A model is presented for viscous flow in a cylindrical cavity (a half-filled annulus lying between horizontal, infinitely long concentric cylinders of radii Ri, Ro rotating with peripheral speeds Ui, Uo). Stokes' approximation is used to formulate a boundary value problem which is solved for the streamfunction, ω, as a function of radius ratio R¯= Ri/Ro and speed ratio S=Ui/Uo.

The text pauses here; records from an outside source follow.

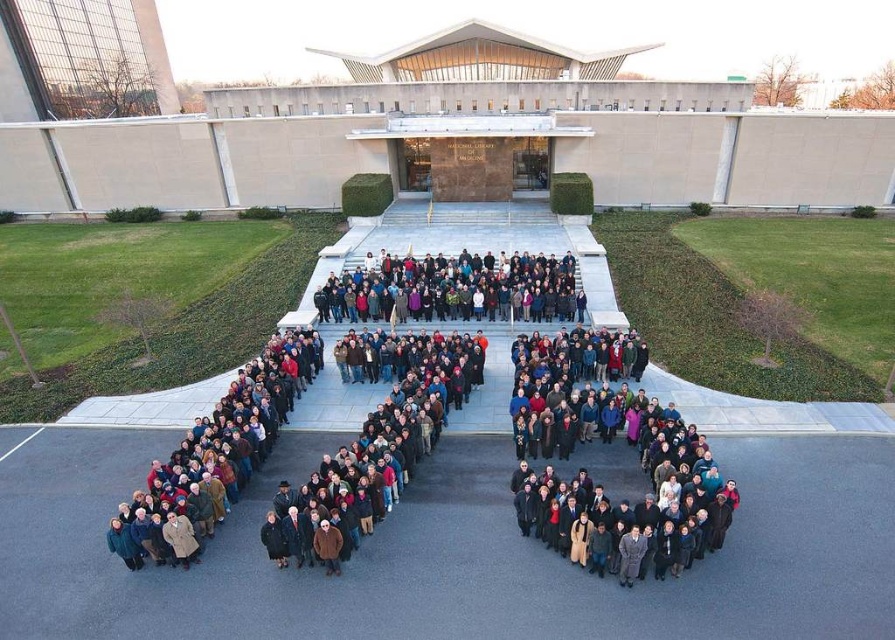
Consider the image. You are a photographer trying to capture the heart formation from above. You notice the dark brown coat at center and the dark gray fabric crowd at center. Which object is wider in the image?

The dark brown coat at center is wider than the dark gray fabric crowd at center according to the description.

You are a photographer trying to capture the heart formation from above. You notice the dark brown coat at center and the dark gray fabric crowd at center. Which object takes up more space in the photo?

The dark brown coat at center has a larger size compared to dark gray fabric crowd at center, so it takes up more space in the photo.

You are standing in front of the National Library of Medicine and notice a dark brown coat at center and a dark gray fabric crowd at center. Which object is nearer to you?

The dark brown coat at center is closer to the viewer than the dark gray fabric crowd at center.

Results show that for S>0 (S<0) the flow domain consists of two (one) large eddies (eddy), each having a stagnation point on the centreline and a potentially rich substructure with separatrices and sub-eddies. The behaviour of the streamfunction solution in the neighbourhood of stagnation points on the centreline is investigated by means of a truncated Taylor expansion. As R¯ and S are varied it is shown that a bifurcation in the flow structure arises in which a centre becomes a saddle stagnation point and vice versa. As R¯→1, a sequence of ‘flow bifurcations’ leads to a flow structure consisting of a set of nested separatrices, and provides the means by which the two-dimensional cavity flow approaches quasi-unidirectional flow in the small gap limit. Control-space diagrams reveal that speed ratio has little effect on the flow structure when S<0 and also when S>0 and aspect ratios are small (except near S=1). For S>0 and moderate to large aspect ratios the bifurcation characteristics of the two large eddies are quite different and depend on both R¯ and S.